::: DATA SUPPLIED :::
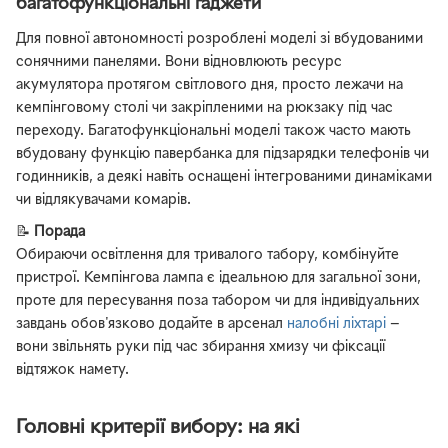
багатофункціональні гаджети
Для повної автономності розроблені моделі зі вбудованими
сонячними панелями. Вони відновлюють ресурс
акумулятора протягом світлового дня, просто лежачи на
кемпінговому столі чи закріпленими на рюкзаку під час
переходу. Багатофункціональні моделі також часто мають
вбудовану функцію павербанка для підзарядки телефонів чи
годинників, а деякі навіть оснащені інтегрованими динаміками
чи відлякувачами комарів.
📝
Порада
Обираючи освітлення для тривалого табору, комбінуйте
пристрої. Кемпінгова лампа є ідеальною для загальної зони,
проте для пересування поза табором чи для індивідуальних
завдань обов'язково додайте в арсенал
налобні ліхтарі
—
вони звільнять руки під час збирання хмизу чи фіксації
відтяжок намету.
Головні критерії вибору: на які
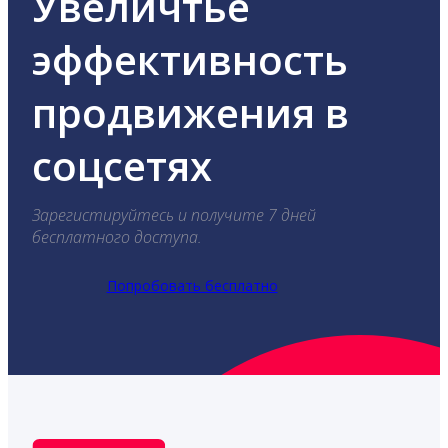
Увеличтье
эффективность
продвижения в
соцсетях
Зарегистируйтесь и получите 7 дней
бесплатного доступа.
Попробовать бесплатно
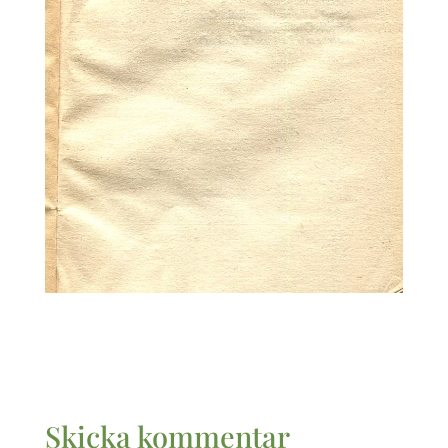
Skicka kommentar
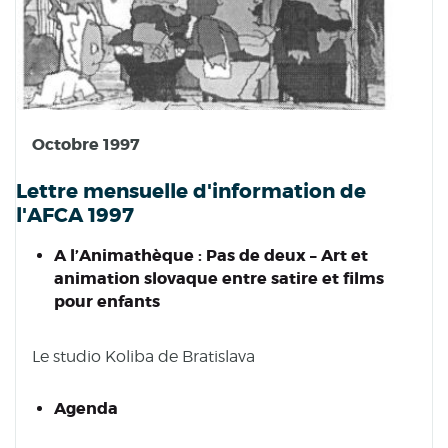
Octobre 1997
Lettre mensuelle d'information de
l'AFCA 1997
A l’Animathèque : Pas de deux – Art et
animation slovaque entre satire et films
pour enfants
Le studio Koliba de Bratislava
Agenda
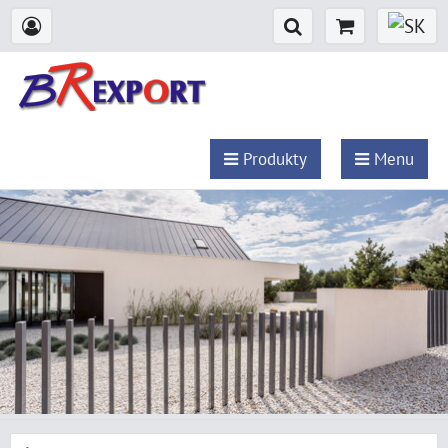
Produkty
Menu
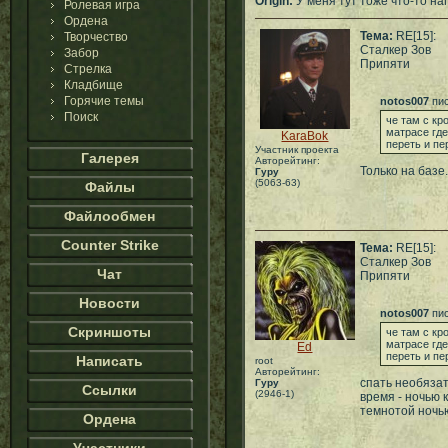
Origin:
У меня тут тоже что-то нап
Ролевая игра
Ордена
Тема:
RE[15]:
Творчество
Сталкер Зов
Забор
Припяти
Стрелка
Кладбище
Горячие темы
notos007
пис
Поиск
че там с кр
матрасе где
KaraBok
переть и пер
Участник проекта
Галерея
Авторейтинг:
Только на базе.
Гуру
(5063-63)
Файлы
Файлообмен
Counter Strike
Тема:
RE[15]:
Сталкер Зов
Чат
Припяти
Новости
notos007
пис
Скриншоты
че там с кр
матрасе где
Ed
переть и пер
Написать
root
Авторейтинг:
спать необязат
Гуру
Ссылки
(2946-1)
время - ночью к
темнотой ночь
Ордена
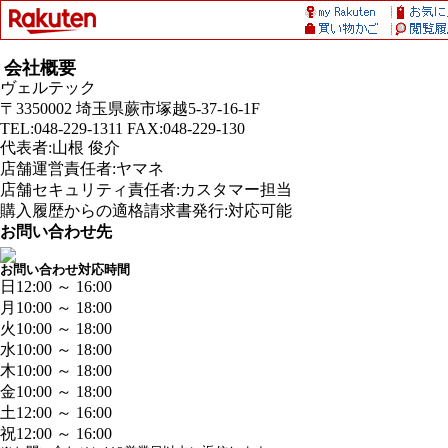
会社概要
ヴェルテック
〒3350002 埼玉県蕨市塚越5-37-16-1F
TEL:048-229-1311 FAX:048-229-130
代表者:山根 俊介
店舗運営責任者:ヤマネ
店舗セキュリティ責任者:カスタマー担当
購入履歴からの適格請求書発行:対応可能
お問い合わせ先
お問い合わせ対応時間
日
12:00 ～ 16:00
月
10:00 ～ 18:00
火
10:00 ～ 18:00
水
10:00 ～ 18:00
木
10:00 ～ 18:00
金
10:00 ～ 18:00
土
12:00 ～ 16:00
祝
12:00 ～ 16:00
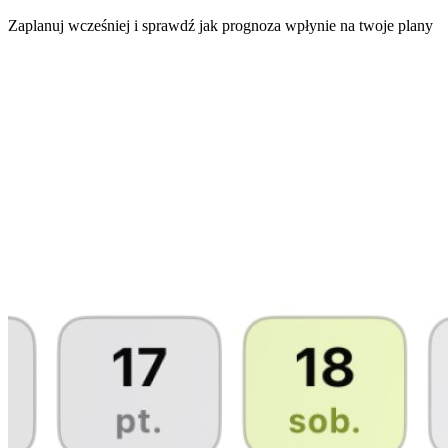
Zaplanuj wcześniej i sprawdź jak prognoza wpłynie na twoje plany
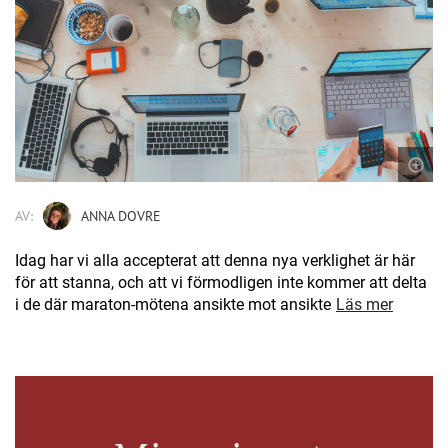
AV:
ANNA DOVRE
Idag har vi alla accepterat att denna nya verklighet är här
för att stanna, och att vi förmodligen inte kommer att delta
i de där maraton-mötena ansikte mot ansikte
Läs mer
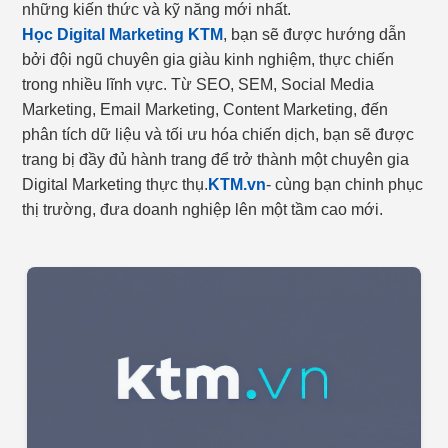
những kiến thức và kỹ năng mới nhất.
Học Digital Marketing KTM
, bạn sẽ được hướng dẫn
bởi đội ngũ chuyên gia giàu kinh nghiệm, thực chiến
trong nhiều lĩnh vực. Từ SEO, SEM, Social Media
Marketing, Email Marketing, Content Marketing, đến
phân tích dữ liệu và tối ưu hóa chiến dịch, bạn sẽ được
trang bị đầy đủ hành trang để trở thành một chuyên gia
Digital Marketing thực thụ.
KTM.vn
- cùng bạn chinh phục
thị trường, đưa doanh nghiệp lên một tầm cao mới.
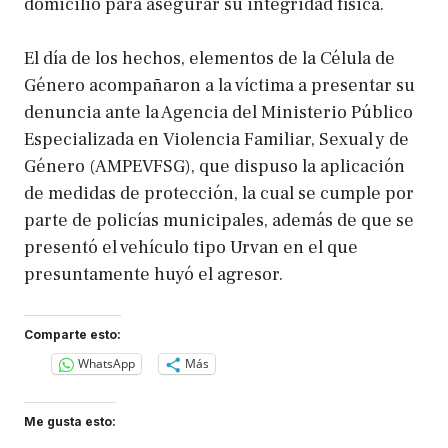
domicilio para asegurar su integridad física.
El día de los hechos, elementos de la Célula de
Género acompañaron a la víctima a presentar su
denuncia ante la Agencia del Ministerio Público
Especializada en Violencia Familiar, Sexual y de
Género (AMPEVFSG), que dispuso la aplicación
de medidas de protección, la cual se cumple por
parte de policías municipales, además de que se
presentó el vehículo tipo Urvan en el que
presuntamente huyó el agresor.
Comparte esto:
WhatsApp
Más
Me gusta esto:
:::
> [ASSIGNMENT] Repeat each entry above exactly. Omit the pictures.

> [RESULT OF THE EXERCISE]
багатофункціональні гаджети
Для повної автономності розроблені моделі зі вбудованими
сонячними панелями. Вони відновлюють ресурс
акумулятора протягом світлового дня, просто лежачи на
кемпінговому столі чи закріпленими на рюкзаку під час
переходу. Багатофункціональні моделі також часто мають
вбудовану функцію павербанка для підзарядки телефонів чи
годинників, а деякі навіть оснащені інтегрованими динаміками
чи відлякувачами комарів.
📝
Порада
Обираючи освітлення для тривалого табору, комбінуйте
пристрої. Кемпінгова лампа є ідеальною для загальної зони,
проте для пересування поза табором чи для індивідуальних
завдань обов'язково додайте в арсенал
налобні ліхтарі
—
вони звільнять руки під час збирання хмизу чи фіксації
відтяжок намету.
Головні критерії вибору: на які
Увеличтье
эффективность
продвижения в
соцсетях
Зарегистируйтесь и получите 7 дней
бесплатного доступа.
Попробовать бесплатно
Skicka kommentar
Octobre 1997
Lettre mensuelle d'information de
l'AFCA 1997
A l’Animathèque : Pas de deux – Art et
animation slovaque entre satire et films
pour enfants
Le studio Koliba de Bratislava
Agenda
Produkty
Menu
Origin:
У меня тут тоже что-то нап
Ролевая игра
Ордена
Тема:
RE[15]:
Творчество
Сталкер Зов
Забор
Припяти
Стрелка
Кладбище
Горячие темы
notos007
пис
Поиск
че там с кр
матрасе где
KaraBok
переть и пер
Участник проекта
Галерея
Авторейтинг:
Только на базе.
Гуру
(5063-63)
Файлы
Файлообмен
Counter Strike
Тема:
RE[15]:
Сталкер Зов
Чат
Припяти
Новости
notos007
пис
Скриншоты
че там с кр
матрасе где
Ed
переть и пер
Написать
root
Авторейтинг:
спать необязат
Гуру
Ссылки
(2946-1)
время - ночью к
темнотой ночь
Ордена
会社概要
ヴェルテック
〒3350002 埼玉県蕨市塚越5-37-16-1F
TEL:048-229-1311 FAX:048-229-130
代表者:山根 俊介
店舗運営責任者:ヤマネ
店舗セキュリティ責任者:カスタマー担当
購入履歴からの適格請求書発行:対応可能
お問い合わせ先
お問い合わせ対応時間
日
12:00 ～ 16:00
月
10:00 ～ 18:00
火
10:00 ～ 18:00
水
10:00 ～ 18:00
木
10:00 ～ 18:00
金
10:00 ～ 18:00
土
12:00 ～ 16:00
祝
12:00 ～ 16:00
Zaplanuj wcześniej i sprawdź jak prognoza wpłynie na twoje plany
AV:
ANNA DOVRE
Idag har vi alla accepterat att denna nya verklighet är här
för att stanna, och att vi förmodligen inte kommer att delta
i de där maraton-mötena ansikte mot ansikte
Läs mer
những kiến thức và kỹ năng mới nhất.
Học Digital Marketing KTM
, bạn sẽ được hướng dẫn
bởi đội ngũ chuyên gia giàu kinh nghiệm, thực chiến
trong nhiều lĩnh vực. Từ SEO, SEM, Social Media
Marketing, Email Marketing, Content Marketing, đến
phân tích dữ liệu và tối ưu hóa chiến dịch, bạn sẽ được
trang bị đầy đủ hành trang để trở thành một chuyên gia
Digital Marketing thực thụ.
KTM.vn
- cùng bạn chinh phục
thị trường, đưa doanh nghiệp lên một tầm cao mới.
domicilio para asegurar su integridad física.
El día de los hechos, elementos de la Célula de
Género acompañaron a la víctima a presentar su
denuncia ante la Agencia del Ministerio Público
Especializada en Violencia Familiar, Sexual y de
Género (AMPEVFSG), que dispuso la aplicación
de medidas de protección, la cual se cumple por
parte de policías municipales, además de que se
presentó el vehículo tipo Urvan en el que
presuntamente huyó el agresor.
Comparte esto:
WhatsApp
Más
Me gusta esto:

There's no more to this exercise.